T. L. Sherwood: Flash Fiction : March 2020


Southern Legitimacy Statement: My SLS is like a country song. At 17, I moved to Texas, got married, moved to New York, got divorced and now I think about my exes and Texas, but not always. Sometimes I think about pecan pie or ponder what became of the girl I used to be. Luckily for the hounds, I don’t try to sing it.

The Sad So Long

While waiting — once again — for Dr. Lawrence to join her in the tiny room with tall ceilings, Kelsey absently scratches old Boogie’s ears. Mrs. Hansen, Boogie’s mistress, lets her tears flow. Boogie arches his arthritic neck towards the sobbing woman. His pain temporarily forgotten, he yearns to lick those mascara-stained cheeks clean. Kelsey knows what animals are thinking; she always has.

“You drive me to drink,” her mother said whenever Kelsey tried to explain why Duchess was barking or Fluffy wouldn’t use the litter box. She’d grown up learning to keep that sort of knowledge to herself at home.

In second grade, Daphne Morton’s gerbil grew lethargic when she was over there for a sleepover. Kelsey told her he’d eaten something gummy and it was stuck in his intestines. Daphne’s father questioned how she arrived at her diagnosis. She nearly stuttered when she told him that Jellybean had told her.

Instead of dismissing her, he smiled. “Most people lose that language by the time they’re two. Keep speaking it as long as you can.”

Kelsey curled her fingers and waited for more, but that was all he said.

Throughout school, she had few friends, but those were as loyal as retrievers. If Kelsey’s stepfathers blamed her for her mother’s drinking, they never told her before they stole away in the middle of the afternoon. Three times she’d come home to their absence; three times, Duchess told her it was better this way. Kelsey knew the Doberman was lying.

After her mother died, Kelsey reluctantly sold the house and the pittance of artifacts it contained. It wasn’t much of a home, but it had been hers. The apartment she landed in didn’t allow pets, but she nurtured communion with the strays. One blind dog arrived with cancerous lobes on his belly. He licked her hand and begged for help. She told him there was nothing she could do. He pleaded harder with his cloudy, unseeing eyes for her to think of something.

“That better not be your dog, Missy!” Mrs. Crafton, her nasty neighbor, shouted as Kelsey carried the beagle past the other units.

The dog sighed and squirmed. He had been someone’s dog, but no longer. He didn’t know why. Kelsey apologized for her clumsiness and told him there was no good way for her to hold his heavy body. He sighed again and told her it was fine. He knew she was just trying to help.

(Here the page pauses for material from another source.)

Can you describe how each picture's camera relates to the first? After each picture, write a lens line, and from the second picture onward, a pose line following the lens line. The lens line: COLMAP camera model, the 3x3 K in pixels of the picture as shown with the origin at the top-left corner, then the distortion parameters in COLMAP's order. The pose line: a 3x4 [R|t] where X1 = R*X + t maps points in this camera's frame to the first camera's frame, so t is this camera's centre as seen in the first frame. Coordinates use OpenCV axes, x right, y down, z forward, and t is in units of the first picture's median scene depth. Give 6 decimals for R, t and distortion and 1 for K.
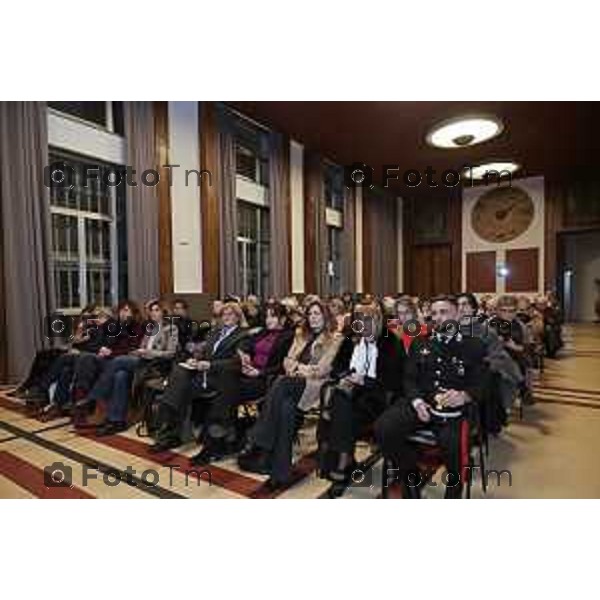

Five long blocks away, they stood before the receptionist’s desk and were informed that Dr. Lawrence didn’t work for free.

Kelsey squeaked. “I’ll pay it off. I can do…I don’t know. But please…”

Standing on the other side of the stainless steel table that day, her gaze was transfixed. In a framed wartime photo, men in uniform stood beside noble canines. After he administered the parting shot, Dr. Lawrence told her to take as long as she needed.

The beagle’s spirit whiffled about, feeling frisky again now that it had shed its body. Kelsey cracked open the window and then stepped closer to the photo. The men held leashes; the dogs wore Red Cross insignia. She drew her finger across the dusty glass.

The terms of payment they worked out were more than fair. Besides cleaning the office, she’s sometimes asked to lend a hand with the wily or bigger animals. Her mark of solidarity is still there; it’s the one thing she’ll never clean. She sees it every time she comes into this tiny room where humans say their goodbyes to the cats and dogs and sometimes gerbils and where the cats and dogs and sometimes gerbils try to assure the humans that it’s okay, that they — for the most part — had a blast, and to thank them for all the treats.